According to Bensouda, the ICC’s legal jurisdiction is borne by the Oslo Accords, which chart a path to a future Palestinian State. Thank you, Mr. Rabin, thank you Mr. Peres.
“As someone who has closely followed developments at the International Criminal Court in The Hague, I am forced to conclude that the Prosecutor’s latest position continues to espouse her typical anti-Israel stance, as influenced by the Organization of Islamic Cooperation and the global BDS movement,” Minister Steinitz stated.

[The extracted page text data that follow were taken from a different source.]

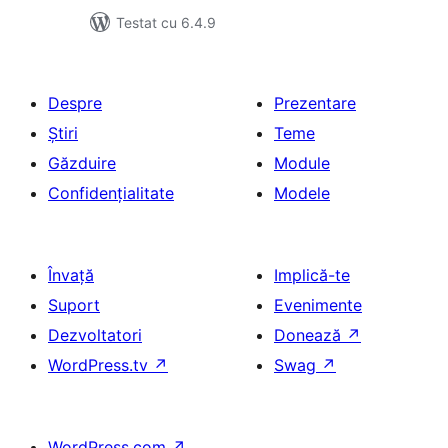
Testat cu 6.4.9
Despre
Prezentare
Știri
Teme
Găzduire
Module
Confidențialitate
Modele
Învață
Implică-te
Suport
Evenimente
Dezvoltatori
Donează
↗
WordPress.tv
↗
Swag
↗
WordPress.com
↗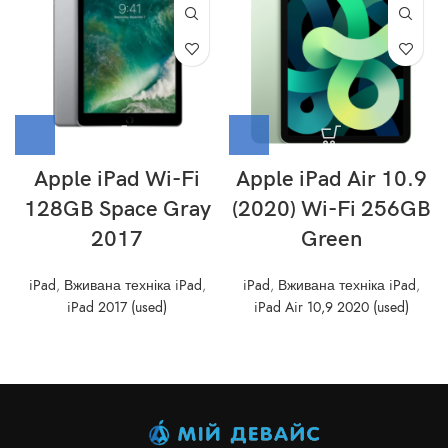
Apple iPad Wi-Fi
Apple iPad Air 10.9
128GB Space Gray
(2020) Wi-Fi 256GB
2017
Green
iPad
,
Вживана техніка iPad
,
iPad
,
Вживана техніка iPad
,
iPad 2017 (used)
iPad Air 10,9 2020 (used)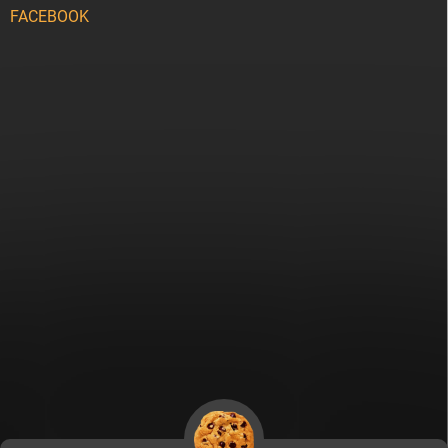
FACEBOOK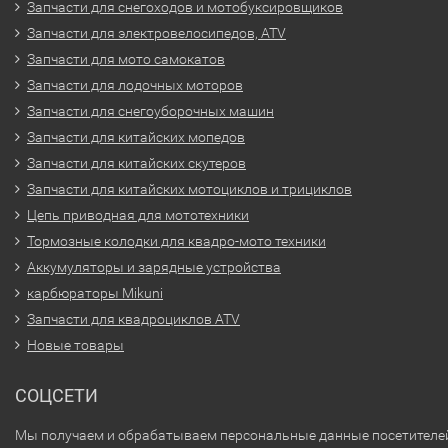
Запчасти для снегоходов и мотобуксировщиков
Запчасти для электровелосипедов, ATV
Запчасти для мото самокатов
Запчасти для лодочных моторов
Запчасти для снегоуборочных машин
Запчасти для китайских мопедов
Запчасти для китайских скутеров
Запчасти для китайских мотоциклов и трициклов
Цепь приводная для мототехники
Тормозные колодки для квадро-мото техники
Аккумуляторы и зарядные устройства
карбюраторы Mikuni
Запчасти для квадроциклов ATV
Новые товары
СОЦСЕТИ
Мы получаем и обрабатываем персональные данные посетителе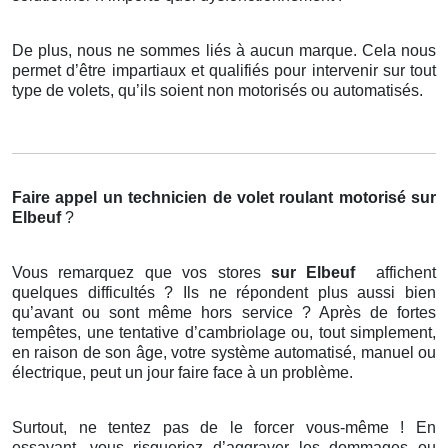
De plus, nous ne sommes liés à aucun marque. Cela nous
permet d’être impartiaux et qualifiés pour intervenir sur tout
type de volets, qu’ils soient non motorisés ou automatisés.
Faire appel un technicien de volet roulant motorisé
sur
Elbeuf
?
Vous remarquez que vos stores
sur Elbeuf
affichent
quelques difficultés ? Ils ne répondent plus aussi bien
qu’avant ou sont même hors service ? Après de fortes
tempêtes, une tentative d’cambriolage ou, tout simplement,
en raison de son âge, votre système automatisé, manuel ou
électrique, peut un jour faire face à un problème.
Surtout, ne tentez pas de le forcer vous-même ! En
essayant, vous risqueriez d’aggraver les dommages ou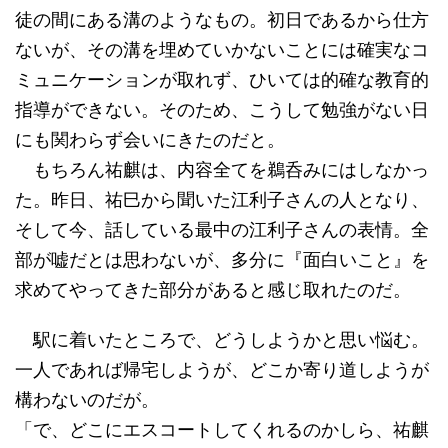
徒の間にある溝のようなもの。初日であるから仕方
ないが、その溝を埋めていかないことには確実なコ
ミュニケーションが取れず、ひいては的確な教育的
指導ができない。そのため、こうして勉強がない日
にも関わらず会いにきたのだと。
もちろん祐麒は、内容全てを鵜呑みにはしなかっ
た。昨日、祐巳から聞いた江利子さんの人となり、
そして今、話している最中の江利子さんの表情。全
部が嘘だとは思わないが、多分に『面白いこと』を
求めてやってきた部分があると感じ取れたのだ。
駅に着いたところで、どうしようかと思い悩む。
一人であれば帰宅しようが、どこか寄り道しようが
構わないのだが。
「で、どこにエスコートしてくれるのかしら、祐麒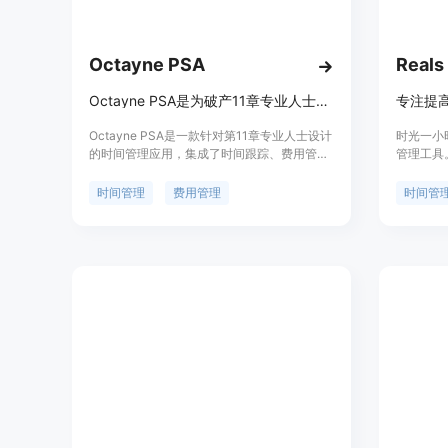
Octayne PSA
Reals
Octayne PSA是为破产11章专业人士设计的时间管理应用。
专注提
Octayne PSA是一款针对第11章专业人士设计
时光一小
的时间管理应用，集成了时间跟踪、费用管理
管理工具
和账单，旨在提高效率、缩短发票周期，并通
能，帮助
过更专注、更有利可图的工作推动收入增长。
时光一小
时间管理
费用管理
时间管
助用户更
时还支持
和管理时
合个人用
理，还是
选择。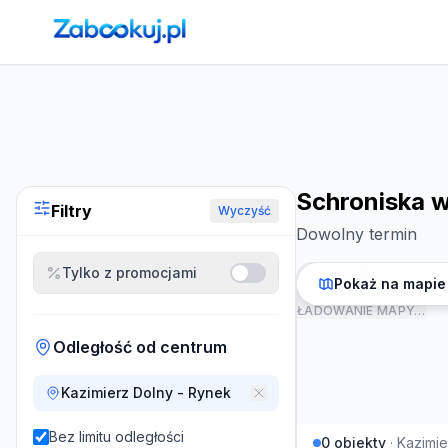
Strona główna
›
Noclegi
›
Schroniska w Kazimierzu Dolnym
Schroniska 
Filtry
Wyczyść
Dowolny termin
Tylko z promocjami
Pokaż na mapie
ŁADOWANIE MAPY…
Odległość od centrum
Kazimierz Dolny - Rynek
Bez limitu odległości
0
obiekty
·
Kazimie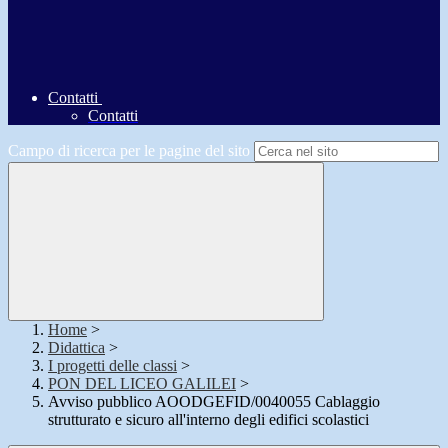
Contatti
Contatti
Campo di ricerca per le pagine del sito
Home
>
Didattica
>
I progetti delle classi
>
PON DEL LICEO GALILEI
>
Avviso pubblico AOODGEFID/0040055 Cablaggio
strutturato e sicuro all'interno degli edifici scolastici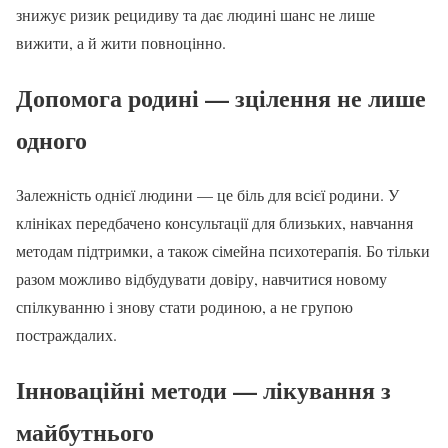
знижує ризик рецидиву та дає людині шанс не лише
вижити, а й жити повноцінно.
Допомога родині — зцілення не лише
одного
Залежність однієї людини — це біль для всієї родини. У
клініках передбачено консультації для близьких, навчання
методам підтримки, а також сімейна психотерапія. Бо тільки
разом можливо відбудувати довіру, навчитися новому
спілкуванню і знову стати родиною, а не групою
постраждалих.
Інноваційні методи — лікування з
майбутнього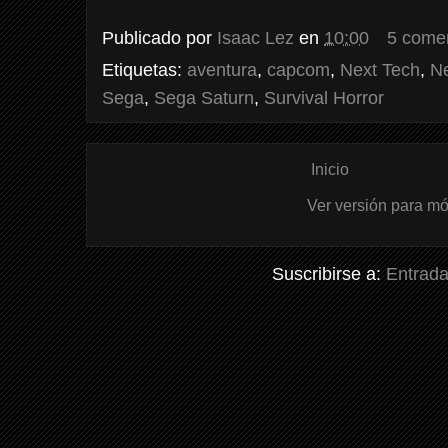
Publicado por
Isaac Lez
en
10:00
5 come
Etiquetas:
aventura
,
capcom
,
Next Tech
,
N
Sega
,
Sega Saturn
,
Survival Horror
Inicio
Ver versión para mó
Suscribirse a:
Entrada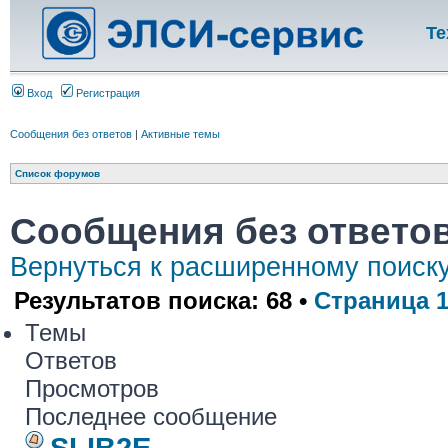
Те
Вход
Регистрация
Сообщения без ответов
|
Активные темы
Список форумов
Сообщения без ответо
Вернуться к расширенному поиск
Результатов поиска: 68 •
Страница
Темы
Ответов
Просмотров
Последнее сообщение
SLIB2E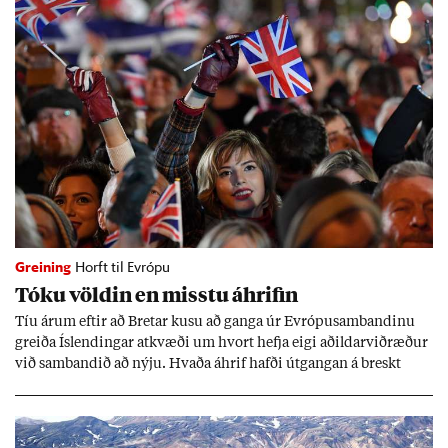
Greining
Horft til Evrópu
Tóku völd­in en misstu áhrif­in
Tíu ár­um eft­ir að Bret­ar kusu að ganga úr Evr­ópu­sam­band­inu
greiða Ís­lend­ing­ar at­kvæði um hvort hefja eigi að­ild­ar­við­ræð­ur
við sam­band­ið að nýju. Hvaða áhrif hafði út­gang­an á breskt
sam­fé­lag og hvaða lex­íu geta Ís­lend­ing­ar lært af henni?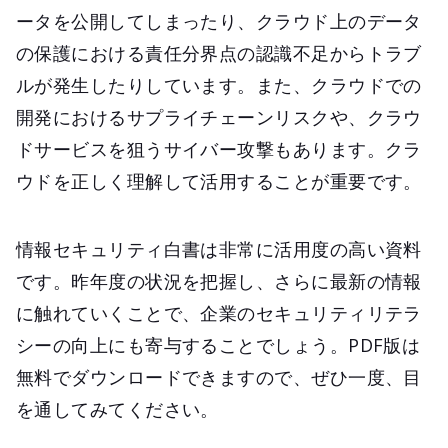
ータを公開してしまったり、クラウド上のデータ
の保護における責任分界点の認識不足からトラブ
ルが発生したりしています。また、クラウドでの
開発におけるサプライチェーンリスクや、クラウ
ドサービスを狙うサイバー攻撃もあります。クラ
ウドを正しく理解して活用することが重要です。
情報セキュリティ白書は非常に活用度の高い資料
です。昨年度の状況を把握し、さらに最新の情報
に触れていくことで、企業のセキュリティリテラ
シーの向上にも寄与することでしょう。PDF版は
無料でダウンロードできますので、ぜひ一度、目
を通してみてください。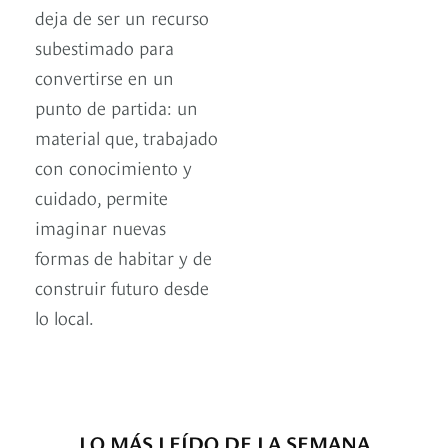
deja de ser un recurso
subestimado para
convertirse en un
punto de partida: un
material que, trabajado
con conocimiento y
cuidado, permite
imaginar nuevas
formas de habitar y de
construir futuro desde
lo local.
LO MÁS LEÍDO DE LA SEMANA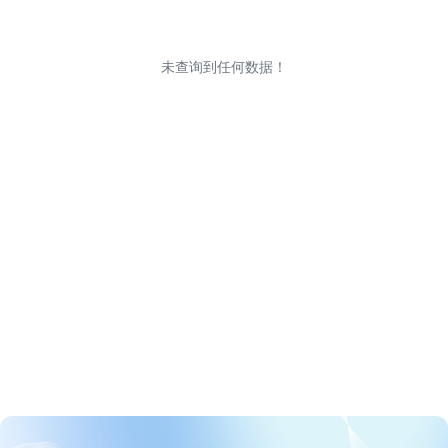
未查询到任何数据！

“The Prosecutor’s disregard for the opinions of some of the world’s leading experts on international law points to her determination to harm the State of Israel and tarnish its name. In the name of this objective she has reformulated the rules of international law, inventing a Palestinian state while the Israeli-Palestinian peace process has yet to be concluded,” he added.
“Israel will continue to be proud of the fact that it is the only liberal democracy in the entire Middle East – and to vigorously reject baseless attempts to tarnish its name and harm its soldiers and civilians,” the minister concluded.
In February, Germany, the world’s second-biggest donor to the International Criminal Court, submitted a friend of the court) opinion, arguing that the ICC could not launch a formal investigation since “Palestine” does not meet the definition of a state under the Rome Statute. Accordingly, Germany never officially recognized Palestine’s accession to the court.
Since 2012, “Palestine” has joined many international bodies and conventions since, after the United Nations had awarded it a “non-member observer state” position. And so, armed with that recognition, on April 1, 2015, “Palestine” became a party to the Rome Statute and the 123rd member of the ICC.
The ICC judges will now mull over Bensouda’s legal opinion, alongside several friend of the court briefs filed by a number of organizations. The judges are expected to rule on the matter over the coming four months, but they are not obligated to respond at all.